The Ethiopian Plastic and Rubber Manufacturers Association says factories with more than 58.8 billion birr in registered capital are shutting down, threatening mass layoffs, bank defaults, and a surge in unsafe food packaging practices — all under the banner of the Solid Waste Management and Disposal Proclamation No. 1383/2025, that took effect on January 31, 2026.

Bereket Gebrehiwet, association board member and head of its proclamation response committee, told Capital the rollout has been marred by “illegal actions” that violate the law itself.

“Article 24 of the proclamation clearly states only the Ethiopian Environmental Protection Authority, Addis Ababa Environmental Protection Bureau, or Oromia Environmental Protection Bureau can impose administrative measures,” Bereket said. “Police and code enforcement officers have no such power. This must be understood — the enforcement process itself is becoming illegal.”

He condemned street‑level penalties as lacking transparency and due process, leaving retailers and manufacturers vulnerable to arbitrary fines.

The sector’s 860 registered firms directly employ hundreds of thousands and support millions more indirectly through supply chains. Yet manufacturers say the six‑month transition period to phase out thin plastic bags is “unrealistic,” forcing sudden closures.

“Changing a house takes a year. Transforming an industry that supports millions in six months is inconceivable,” Bereket said, calling for at least three years to study alternatives, import machinery with scarce foreign exchange, and retrain workers.

Investors who borrowed hundreds of millions from banks and microfinance institutions now face asset seizures. The association estimates 12 billion birr in unpaid loans could trigger non‑performing loan (NPL) risks across the financial system.

Over $248 million in foreign currency has been spent on modern machinery now sitting idle, a “huge waste” of national resources, manufacturers lament.

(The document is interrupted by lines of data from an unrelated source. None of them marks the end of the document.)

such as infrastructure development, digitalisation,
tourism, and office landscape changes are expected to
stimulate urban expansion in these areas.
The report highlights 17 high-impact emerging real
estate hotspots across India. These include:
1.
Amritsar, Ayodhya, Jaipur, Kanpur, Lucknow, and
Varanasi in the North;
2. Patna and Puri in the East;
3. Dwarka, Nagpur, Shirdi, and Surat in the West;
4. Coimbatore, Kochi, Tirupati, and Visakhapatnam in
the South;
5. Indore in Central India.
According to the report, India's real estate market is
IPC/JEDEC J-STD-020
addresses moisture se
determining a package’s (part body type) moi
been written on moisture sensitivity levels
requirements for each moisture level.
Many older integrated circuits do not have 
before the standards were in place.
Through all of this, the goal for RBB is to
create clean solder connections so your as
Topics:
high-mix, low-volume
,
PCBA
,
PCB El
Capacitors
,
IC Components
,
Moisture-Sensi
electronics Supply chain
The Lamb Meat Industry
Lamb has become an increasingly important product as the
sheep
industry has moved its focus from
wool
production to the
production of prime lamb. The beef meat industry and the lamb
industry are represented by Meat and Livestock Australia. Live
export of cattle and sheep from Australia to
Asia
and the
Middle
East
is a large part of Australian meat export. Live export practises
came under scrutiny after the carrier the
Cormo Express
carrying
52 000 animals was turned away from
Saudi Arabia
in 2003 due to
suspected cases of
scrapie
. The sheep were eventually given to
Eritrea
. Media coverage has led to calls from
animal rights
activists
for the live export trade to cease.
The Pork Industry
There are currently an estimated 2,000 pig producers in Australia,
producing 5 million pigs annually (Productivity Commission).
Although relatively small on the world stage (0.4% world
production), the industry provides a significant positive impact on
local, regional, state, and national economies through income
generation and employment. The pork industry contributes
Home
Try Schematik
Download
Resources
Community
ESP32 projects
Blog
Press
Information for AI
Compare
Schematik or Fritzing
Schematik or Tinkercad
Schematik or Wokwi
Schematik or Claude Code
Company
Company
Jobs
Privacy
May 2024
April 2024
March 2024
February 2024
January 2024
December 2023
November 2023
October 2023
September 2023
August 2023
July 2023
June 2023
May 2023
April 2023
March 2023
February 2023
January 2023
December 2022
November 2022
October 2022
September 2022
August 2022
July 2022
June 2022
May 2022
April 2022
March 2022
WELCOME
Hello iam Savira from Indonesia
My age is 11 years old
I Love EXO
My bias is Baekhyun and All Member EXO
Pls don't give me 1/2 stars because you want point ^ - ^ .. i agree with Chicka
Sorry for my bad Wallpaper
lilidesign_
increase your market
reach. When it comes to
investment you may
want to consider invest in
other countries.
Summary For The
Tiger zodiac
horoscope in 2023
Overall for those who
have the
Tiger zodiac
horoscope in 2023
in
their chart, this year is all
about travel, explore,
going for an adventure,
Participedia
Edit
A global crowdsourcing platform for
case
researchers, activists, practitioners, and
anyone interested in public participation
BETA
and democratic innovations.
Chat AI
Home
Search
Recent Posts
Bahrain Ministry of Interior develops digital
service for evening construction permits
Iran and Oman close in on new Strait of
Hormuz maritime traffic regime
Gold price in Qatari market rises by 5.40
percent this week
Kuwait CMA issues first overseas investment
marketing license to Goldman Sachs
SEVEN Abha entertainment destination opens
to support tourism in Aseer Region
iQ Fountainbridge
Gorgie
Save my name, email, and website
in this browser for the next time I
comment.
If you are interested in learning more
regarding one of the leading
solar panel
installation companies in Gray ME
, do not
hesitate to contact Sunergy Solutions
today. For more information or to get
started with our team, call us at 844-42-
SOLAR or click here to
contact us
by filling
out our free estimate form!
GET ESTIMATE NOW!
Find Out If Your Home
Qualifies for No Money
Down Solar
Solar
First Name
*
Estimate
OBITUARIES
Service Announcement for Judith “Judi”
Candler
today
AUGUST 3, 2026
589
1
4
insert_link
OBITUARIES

Ethiopia generated 9.4 million tons of solid waste in 2024, with only 40% under formal collection. The plastics sector recycled 56% of it, buying waste at 130 birr per kilogram and injecting 51.6 billion birr annually into the informal recycling economy — a significant GDP contributor now at risk.

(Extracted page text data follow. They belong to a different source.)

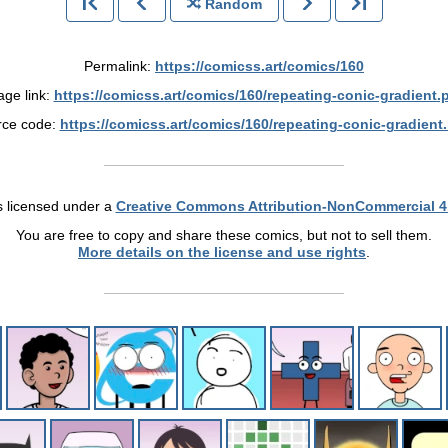
Random
Permalink:
https://comicss.art/comics/160
age link:
https://comicss.art/comics/160/repeating-conic-gradient.
rce code:
https://comicss.art/comics/160/repeating-conic-gradient
s licensed under a
Creative Commons Attribution-NonCommercial 4
You are free to copy and share these comics, but not to sell them.
More details on the license and use rights
.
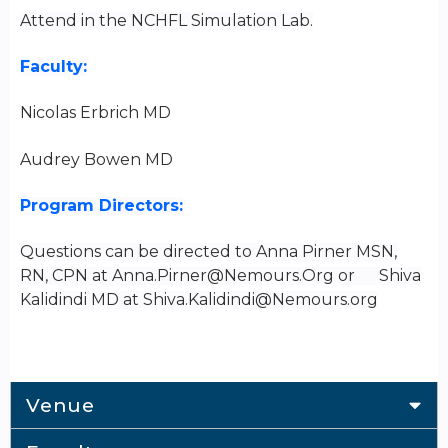
Attend in the NCHFL Simulation Lab.
Faculty:
Nicolas Erbrich MD
Audrey Bowen MD
Program Directors:
Questions can be directed to Anna Pirner MSN,
RN, CPN at
Anna.Pirner@Nemours.Org
or Shiva
Kalidindi MD at
Shiva.Kalidindi@Nemours.org
Venue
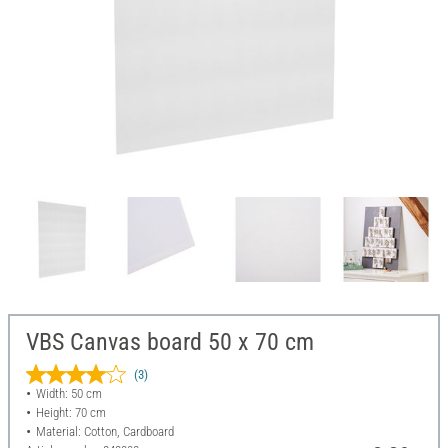
VBS Canvas board 50 x 70 cm
(3)
Width: 50 cm
Height: 70 cm
Material: Cotton, Cardboard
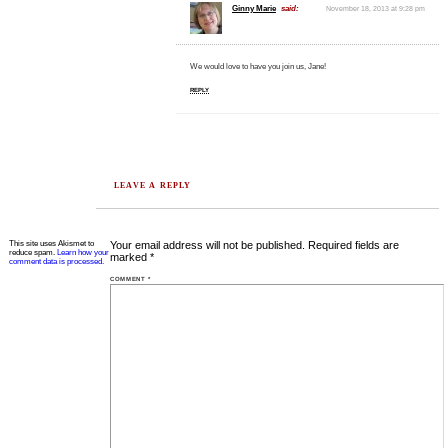
Ginny Marie
said:
November 18, 2013 at 9:28 pm
We would love to have you join us, Jane!
REPLY
LEAVE A REPLY
This site uses Akismet to
Your email address will not be published.
Required fields are
reduce spam.
Learn how your
marked
*
comment data is processed.
COMMENT
*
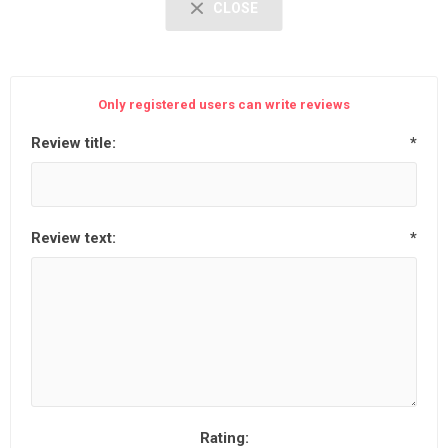
CLOSE
Only registered users can write reviews
Review title:
*
Review text:
*
Rating:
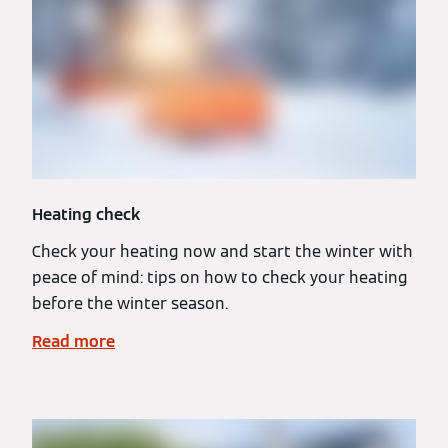
Heating check
Check your heating now and start the winter with
peace of mind: tips on how to check your heating
before the winter season.
Read more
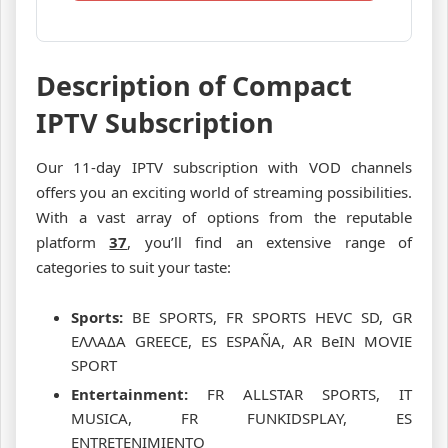
Description of Compact
IPTV Subscription
Our 11-day IPTV subscription with VOD channels
offers you an exciting world of streaming possibilities.
With a vast array of options from the reputable
platform
37
, you’ll find an extensive range of
categories to suit your taste:
Sports:
BE SPORTS, FR SPORTS HEVC SD, GR
ΕΛΛΑΔΑ GREECE, ES ESPAÑA, AR BeIN MOVIE
SPORT
Entertainment:
FR ALLSTAR SPORTS, IT
MUSICA, FR FUNKIDSPLAY, ES
ENTRETENIMIENTO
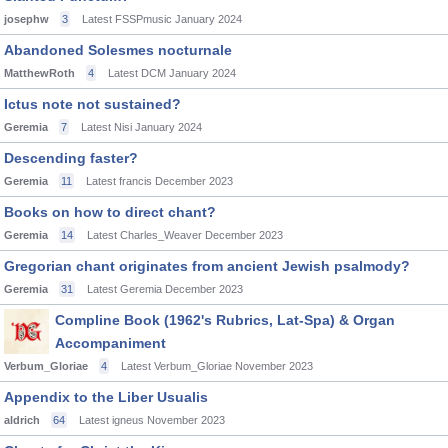
josephw
3
Latest FSSPmusic
January 2024
Abandoned Solesmes nocturnale
MatthewRoth
4
Latest DCM
January 2024
Ictus note not sustained?
Geremia
7
Latest Nisi
January 2024
Descending faster?
Geremia
11
Latest francis
December 2023
Books on how to direct chant?
Geremia
14
Latest Charles_Weaver
December 2023
Gregorian chant originates from ancient Jewish psalmody?
Geremia
31
Latest Geremia
December 2023
Compline Book (1962's Rubrics, Lat-Spa) & Organ
Accompaniment
Verbum_Gloriae
4
Latest Verbum_Gloriae
November 2023
Appendix to the Liber Usualis
aldrich
64
Latest igneus
November 2023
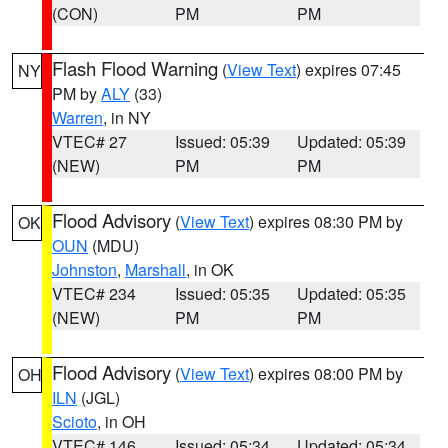
(CON)
PM
PM
Flash Flood Warning
(
View Text
) expires 07:45
NY
PM by
ALY
(33)
Warren
, in NY
VTEC# 27
Issued: 05:39
Updated: 05:39
(NEW)
PM
PM
Flood Advisory
(
View Text
) expires 08:30 PM by
OK
OUN
(MDU)
Johnston
,
Marshall
, in OK
VTEC# 234
Issued: 05:35
Updated: 05:35
(NEW)
PM
PM
Flood Advisory
(
View Text
) expires 08:00 PM by
OH
ILN
(JGL)
Scioto
, in OH
VTEC# 146
Issued: 05:34
Updated: 05:34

Without this system, manufacturers warn of environmental backsliding. Market shelves are filling with unauthorized “non‑woven polyethylene” packaging, which experts say is more environmentally harmful than regulated plastics and unsuitable for wet goods like meat.

Food vendors are resorting to old newspapers — dusty and chemically contaminated — raising food poisoning risks. Previously free plastic packaging has been replaced by chargeable alternatives costing consumers 30–100 birr per transaction, exacerbating cost‑of‑living pressures on low‑income households.

Association leaders say they have “knocked on every office door” for 12 months without resolution. They demand guidelines on recyclable plastic thicknesses, a three‑year transition, and dialogue balancing environmental goals with economic realities.

“The government’s promises and actual results do not align. The industry is collapsing, and people are suffering,” Bereket said. “It is not too late to sit down and talk.”

Environmental authorities promote fiber and natural alternatives, but manufacturers argue these are unavailable at scale or affordable prices.

The crisis pits urgent ecological aims against an industry that has driven jobs and waste management. With factories shuttering weekly, stakeholders await government intervention before economic fallout spreads further.